O relatório produzido também destaca entre suas recomendações, a necessidade de regulamentação da atividade.

É hora de regulamentar

 

As recomendações também se dirigem a diversos agentes e instituições públicas. Ao Conselho Nacional do Meio Ambiente (Conama), sugere a revisão e regulamentação da atividade, fundamentada em estudos técnicos e com ampla participação da sociedade. À Aneel (Agência Nacional de Energia Elétrica), solicita a regulamentação e fiscalização na instalação de parques eólicos e solares.

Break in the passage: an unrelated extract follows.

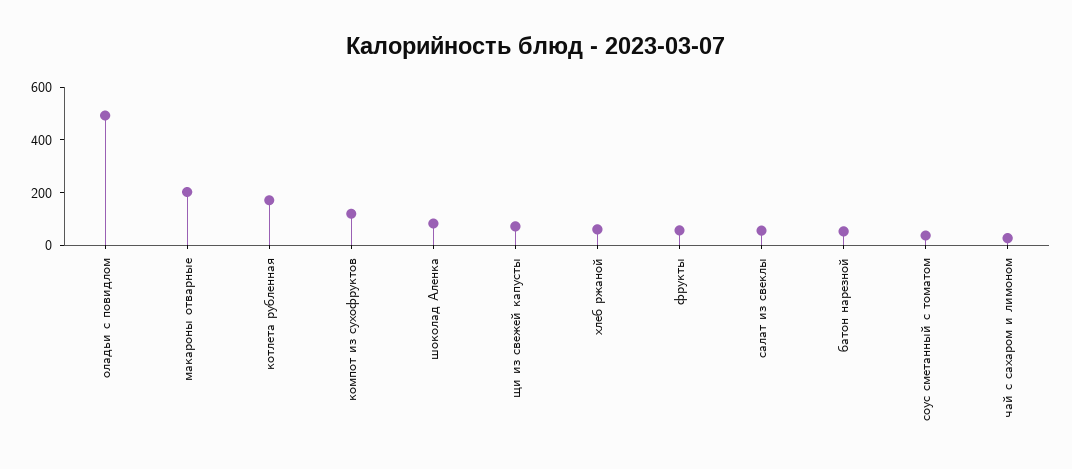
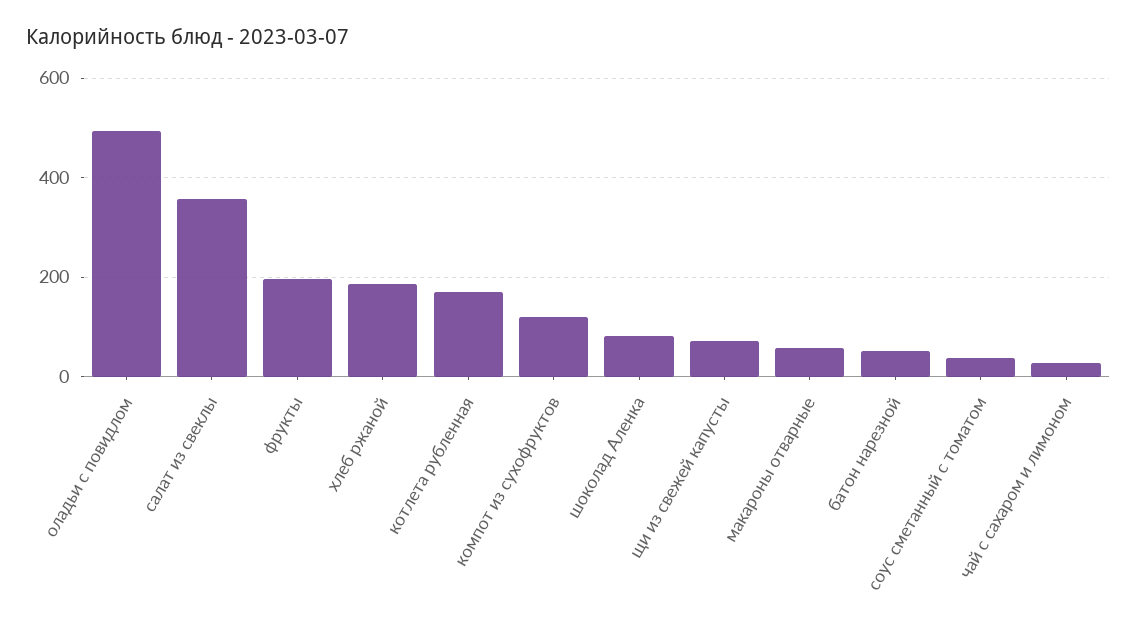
макароны отварные: 200 -> 60
хлеб ржаной: 50 -> 180
фрукты: 50 -> 200
салат из свеклы: 50 -> 360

Aos órgãos ambientais federais e estaduais, solicita que sejam exigidos, como condição para a concessão de Licença Prévia, o “Processo Administrativo Especial de Consulta e Consentimento Livre, Prévio e Informado”; Estudo do Componente Quilombola, Indígena e de Comunidades Tradicionais; Matriz de Impactos; e Estudo e Relatório de Impacto Ambiental (EIA/RIMA).

Para garantir o cumprimento das recomendações, o relatório solicita a intervenção dos órgãos de justiça, incluindo o Ministério Público Federal e estaduais e defensorias públicas, para que sejam apuradas as violações, fiscalizados os danos socioambientais e ajuizadas ações de reparação. Também recomenda que sejam ajuizadas ações anulatórias e revisionais dos contratos de arrendamento celebrados de forma violadora aos direitos das comunidades, além de que sejam implementadas medidas para coibir novas abordagens assediadoras.